*Given request 1*
From the tax invoice text, copy the part that begins with the words containing "In the UK it" and ends with "and services invoiced.".
*Given request 2*
In the tax invoice text, turn the paragraph that starts "A valid invoice should not be printed on dark paper" into a short bulleted list that keeps its main points.

*Selection*
▼▼▼

What is a valid tax invoice? Tax invoices are invoices sent by registered dealers to the purchaser indicating the amount of tax due. It contains the details of goods, services, and taxes. A tax invoice allows your tax-registered suppliers to claim their tax credit for purchases.
In the UK it is compulsory for businesses with a turnover of £85,000 or more to register for VAT. Businesses with a turnover below £85,000 can register voluntarily.
A valid tax invoice contains all the information required to identify the following:
- The supplier’s identity
- A brief description of what is sold
- The extent to which the sale is taxable
- The date the document is issued
- The number of goods & services tax (VAT) applicable to each sale.
What makes a tax invoice valid?
What makes a tax invoice valid is when the invoice issued is clear to read and contains a breakdown of VAT for all goods and services invoiced.
A VAT invoice is valid if it meets the following requirements:
- The department being billed
- The purchase order (PO) or contact name of the department.
- Invoice number
- Payment terms
- Invoice date/tax point
- Customer’s name, address, postcode, and VAT registration number
- Goods and service details including quantity, item description, unit of measure, total value, and unit price.
- The agreed charge, including discount, handling, and other charges.
A valid invoice should not be printed on dark paper. It should not be printed in a color that’s difficult to scan. Should not be stapled as it will create problems in scanning.
Types of VAT invoices
- Full VAT invoices.
- Modified VAT invoices.
- Simplified VAT invoices.
What should a valid tax invoice include?
A tax invoice should include:
- The supplier’s name, address
- VAT registration number
- A unique identification number
- The name and address of the client
- The date of issue
- The time of supply of the goods or service
- A description of the goods or services sold, including the quantity
- The total amount, excluding VAT
- Price per item, excluding VAT
- The rate of VAT charged per item (if the item is exempt from tax, it should be stated)
- The rate of discount per item
Simplified VAT invoices should include:
A simplified VAT invoice should be for items that total under £250. This invoice includes:
- The supplier’s name, address, and VAT registration number
- A unique identification numbers
- The time of supply of the goods and services
- A description of the goods and services supplied
- The rate of VAT charged per item
- The total amount including VAT
Modified VAT invoices should include:
- A modified VAT invoice is for retail supplies that exceed £250.
- It contains the same information as a full tax invoice. But also consists of the full amount including VAT.
If you’re a sole trader, the tax invoice must contain:
- Your name and any business name that you use
- An address where any legal document can be delivered to you.

▲▲▲

*Given data*
▼▼▼

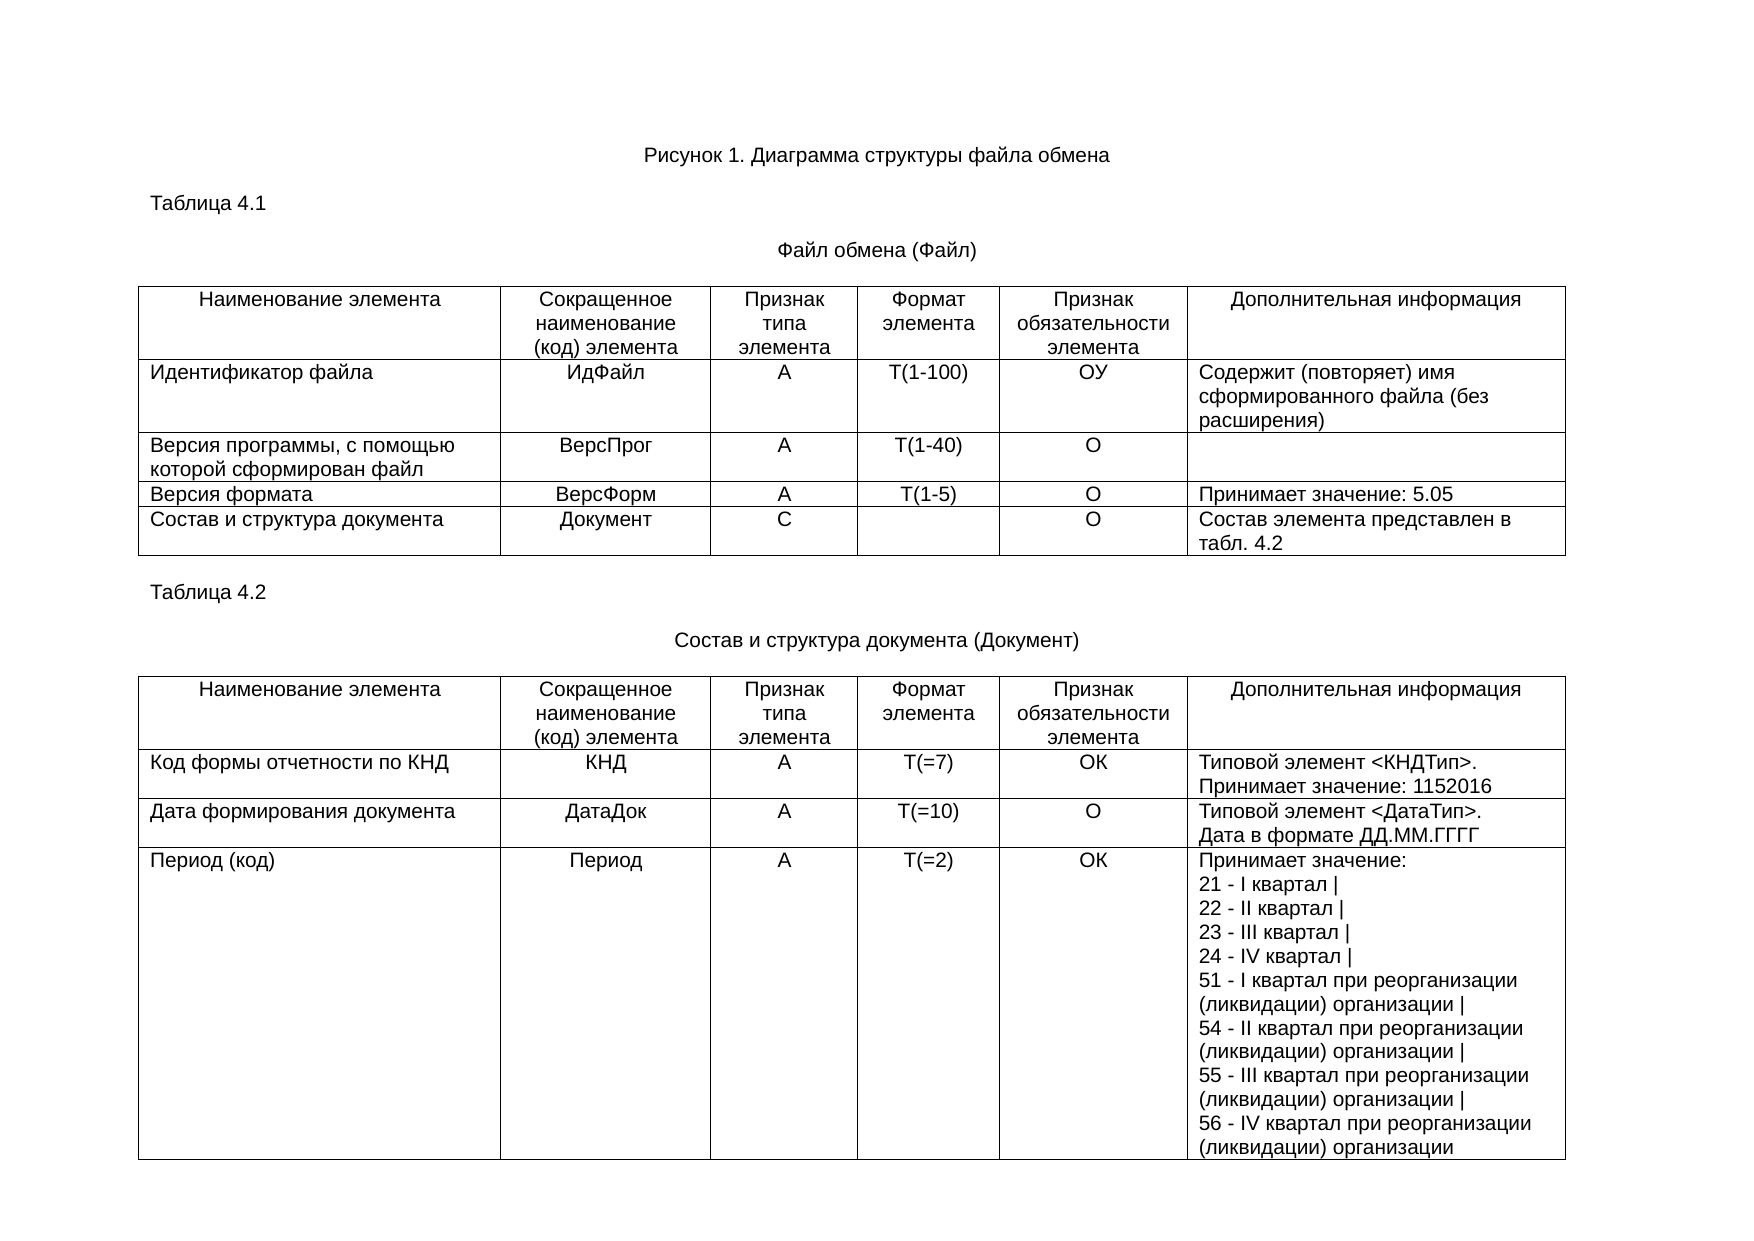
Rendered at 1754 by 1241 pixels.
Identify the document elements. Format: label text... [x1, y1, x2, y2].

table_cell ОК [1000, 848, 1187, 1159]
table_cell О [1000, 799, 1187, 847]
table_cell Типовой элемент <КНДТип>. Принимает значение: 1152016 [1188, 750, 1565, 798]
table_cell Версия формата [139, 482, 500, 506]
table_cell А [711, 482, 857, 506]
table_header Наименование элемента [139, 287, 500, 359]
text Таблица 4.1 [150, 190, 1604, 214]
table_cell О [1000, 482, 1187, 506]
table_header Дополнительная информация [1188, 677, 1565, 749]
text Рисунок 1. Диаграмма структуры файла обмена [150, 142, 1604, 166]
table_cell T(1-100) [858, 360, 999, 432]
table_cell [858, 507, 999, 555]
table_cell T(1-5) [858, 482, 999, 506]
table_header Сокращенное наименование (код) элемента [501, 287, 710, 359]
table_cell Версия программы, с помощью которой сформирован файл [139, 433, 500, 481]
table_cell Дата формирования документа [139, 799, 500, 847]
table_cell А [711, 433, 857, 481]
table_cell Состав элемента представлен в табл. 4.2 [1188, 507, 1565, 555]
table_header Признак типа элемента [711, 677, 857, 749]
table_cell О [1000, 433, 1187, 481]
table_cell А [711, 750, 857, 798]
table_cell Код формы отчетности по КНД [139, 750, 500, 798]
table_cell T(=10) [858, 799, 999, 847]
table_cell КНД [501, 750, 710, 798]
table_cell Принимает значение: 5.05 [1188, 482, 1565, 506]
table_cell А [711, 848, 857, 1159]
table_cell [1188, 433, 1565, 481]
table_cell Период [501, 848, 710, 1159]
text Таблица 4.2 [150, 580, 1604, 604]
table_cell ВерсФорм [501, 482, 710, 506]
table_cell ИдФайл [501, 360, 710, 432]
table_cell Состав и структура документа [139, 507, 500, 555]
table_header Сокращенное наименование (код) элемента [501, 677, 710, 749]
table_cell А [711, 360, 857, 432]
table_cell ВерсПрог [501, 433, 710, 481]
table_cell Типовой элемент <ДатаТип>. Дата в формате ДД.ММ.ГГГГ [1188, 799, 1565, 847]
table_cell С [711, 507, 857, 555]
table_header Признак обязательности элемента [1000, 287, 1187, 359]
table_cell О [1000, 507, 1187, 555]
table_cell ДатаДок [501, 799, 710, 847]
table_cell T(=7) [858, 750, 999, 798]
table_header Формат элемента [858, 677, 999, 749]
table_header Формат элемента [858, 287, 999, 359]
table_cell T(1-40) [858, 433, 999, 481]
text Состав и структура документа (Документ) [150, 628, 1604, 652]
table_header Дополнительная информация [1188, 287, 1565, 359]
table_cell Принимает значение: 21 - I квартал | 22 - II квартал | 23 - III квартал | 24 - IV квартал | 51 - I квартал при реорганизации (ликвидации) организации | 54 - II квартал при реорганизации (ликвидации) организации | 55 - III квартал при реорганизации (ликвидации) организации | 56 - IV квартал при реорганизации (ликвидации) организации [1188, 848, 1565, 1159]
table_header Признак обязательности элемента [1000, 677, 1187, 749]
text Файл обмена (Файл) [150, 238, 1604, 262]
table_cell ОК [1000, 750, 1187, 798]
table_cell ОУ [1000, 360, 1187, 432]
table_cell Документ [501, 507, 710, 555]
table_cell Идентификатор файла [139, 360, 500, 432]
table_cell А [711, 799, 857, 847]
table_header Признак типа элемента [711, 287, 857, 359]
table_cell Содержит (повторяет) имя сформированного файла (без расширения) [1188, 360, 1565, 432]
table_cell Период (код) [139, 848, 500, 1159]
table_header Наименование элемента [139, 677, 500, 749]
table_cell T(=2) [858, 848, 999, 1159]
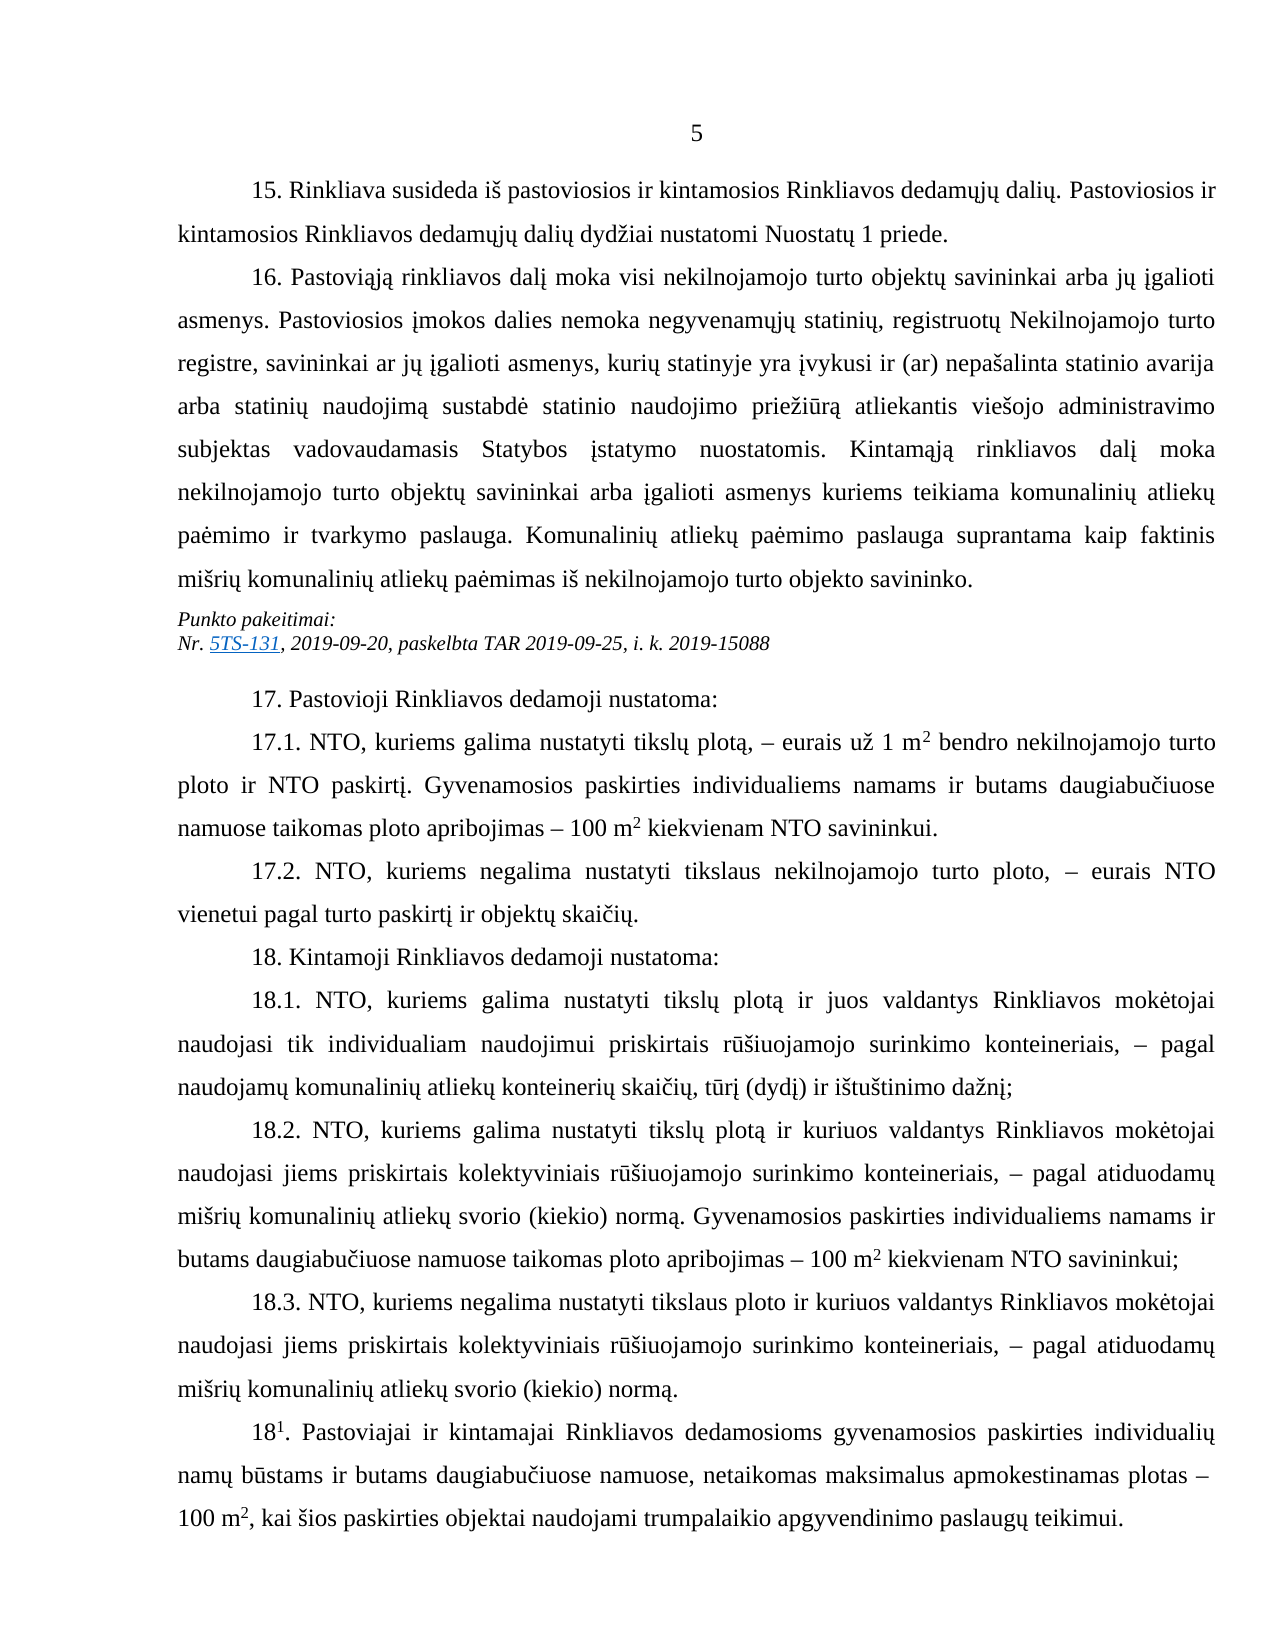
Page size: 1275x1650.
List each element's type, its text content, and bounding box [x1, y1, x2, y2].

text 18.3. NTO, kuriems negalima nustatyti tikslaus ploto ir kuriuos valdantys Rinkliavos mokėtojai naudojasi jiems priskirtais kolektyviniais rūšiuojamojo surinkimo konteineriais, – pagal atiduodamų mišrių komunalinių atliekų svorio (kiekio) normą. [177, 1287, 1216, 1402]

▲▲▲

*Task output 1*
In the UK it is compulsory for businesses with a turnover of £85,000 or more to register for VAT. Businesses with a turnover below £85,000 can register voluntarily.
A valid tax invoice contains all the information required to identify the following:
- The supplier’s identity
- A brief description of what is sold
- The extent to which the sale is taxable
- The date the document is issued
- The number of goods & services tax (VAT) applicable to each sale.
What makes a tax invoice valid?
What makes a tax invoice valid is when the invoice issued is clear to read and contains a breakdown of VAT for all goods and services invoiced.

*Task output 2*
- Do not print it on dark paper.
- Do not print it in a color that is hard to scan.
- Do not staple it, because staples cause scanning problems.